The following code will slightly bend the current intended usage of some Fed-BioMed classes. You will be working on the alpha version of a functionality which we are actively working on right now.
Federated Min and Max: TrainingPlan#
We need to do some preliminary work in order to compute a federated histogram. One information that we need is the minimum and maximum pixel values over the whole federation, in order to compute a stable set of histogram bins across all the nodes in the federation. (Think about what would happen if we let each node compute their own histogram bins independently).
Implementation details#
We are going to “hack” a TorchTrainingPlan
in order to compute a minimum and a maximum instead of training a model.

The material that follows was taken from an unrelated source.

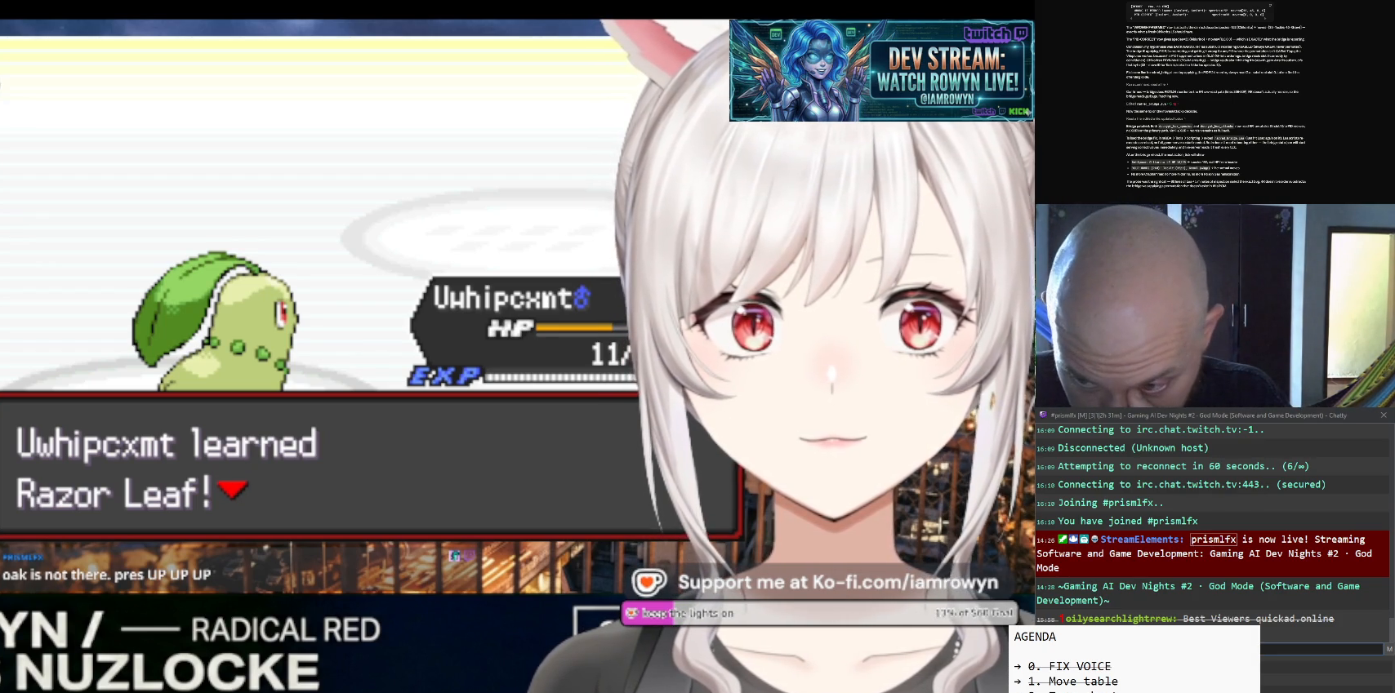
{"buttons": ["A"], "events": []}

To understand what is going on exactly, you need the information below on some details about Fed-BioMed. If you are not interested, you can skip directly to the description of what you need to do to complete the code below.
The TrainingPlan
should implement at least four important functions:
init_model
: create the model (nn.Module
) to be trainedinit_optimizer
: create the optimizertraining_data
: to instantiate the dataset on the node (with customizations made by the researcher)training_routine
ortraining_step
: the actual training code. The latter is a simple shorthand if you only need to customize the training on a single batch, without worrying about managing the data loader, iterations, etc..

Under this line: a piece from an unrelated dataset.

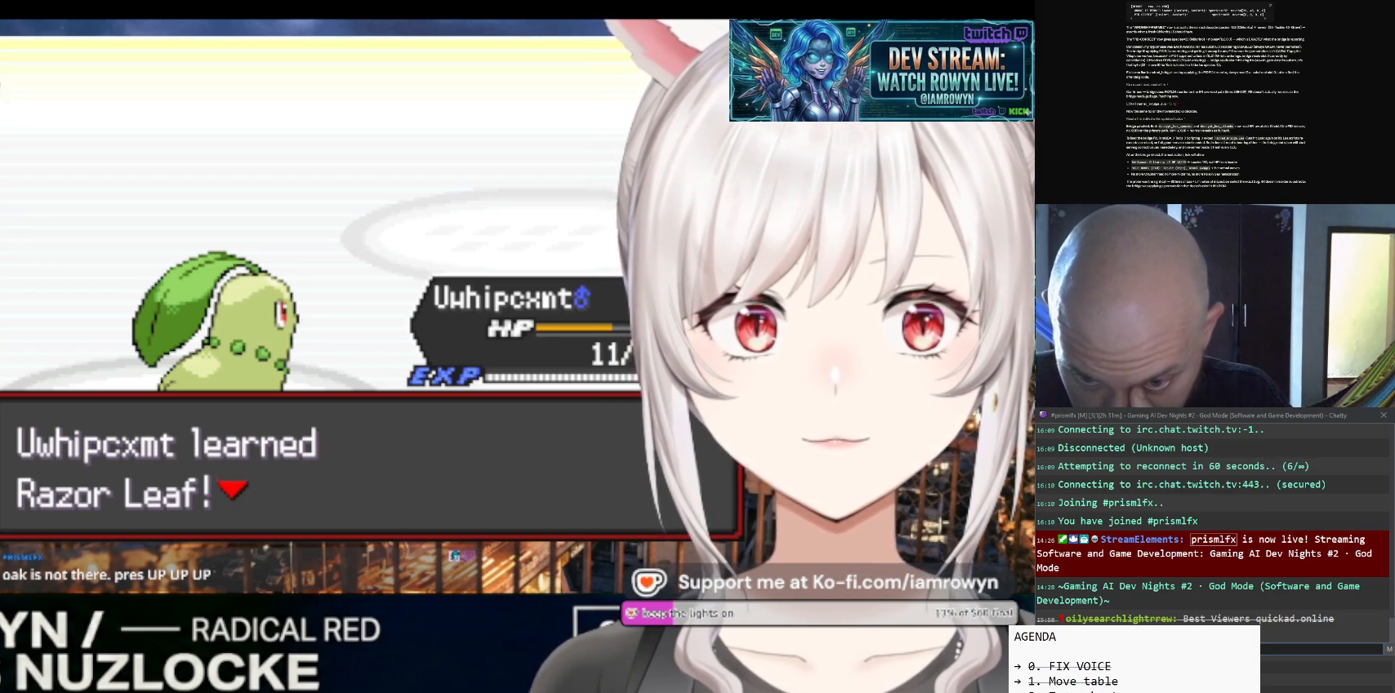
{"buttons": ["A"], "events": []}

The diagram below simplifies the main steps that constitute a run of a federated experiment in Fed-BioMed:
Define data loading and transformations#
In what follows, we provide a suggestion for defining the data loading. The training_data
function will use MedicalFolderDataset
.
Additionally, we can define image transformations for the input images and the labels.
Finally, we define a transformation for the demographics data. Note that this is a required step to ensure that the demographics csv data is transformed into a torch Tensor usable by the training routine.
Our strategy: training_routine#
We will implement a training_routine
that does not really perform any training. Instead, it does one full pass over the whole dataset to find the maximum and the minimum.
Our strategy: the MinMaxTracker model#
We will create a model that inherits from nn.Module
but is not a neural network. Instead, it will simply contain a dictionary to store the minimum and maximum pixel values.
The init_model
function of the TrainingPlan
simply needs to return an instance of MinMaxTracker
.
The init_optimizer
function will return a dummy torch optimizer, since there is no actual optimization happening during our training.
The implementation details of how a model is handled can be a bit confusing at first. Here is a simplified diagram detailing the interactions between the main classes during a federated training round.
Try it yourself!#
Fill in the code below in the MinMaxTracker
and training_routine
.
class FedMinMaxTrainingPlan(TorchTrainingPlan):
class MinMaxTracker(nn.Module):
def __init__(self):
super().__init__()
self.min_max = # ... TODO initialize a dictionary with 'min' and 'max' keys, and torch.Tensor values
def state_dict(self):
return self.min_max
def load_state_dict(self, params, strict=False):
self.min_max = # ... TODO update the state dictionary with the values from params
# To mimick torch.load_state_dict, we create a small class that mocks the same output format
class MockMissingKeys:
def __init__(self):
self.missing_keys = []
self.unexpected_keys = []
return MockMissingKeys()
def named_parameters(self):
return self.min_max.items()
def init_model(self, model_arguments):
return FedMinMaxTrainingPlan.MinMaxTracker()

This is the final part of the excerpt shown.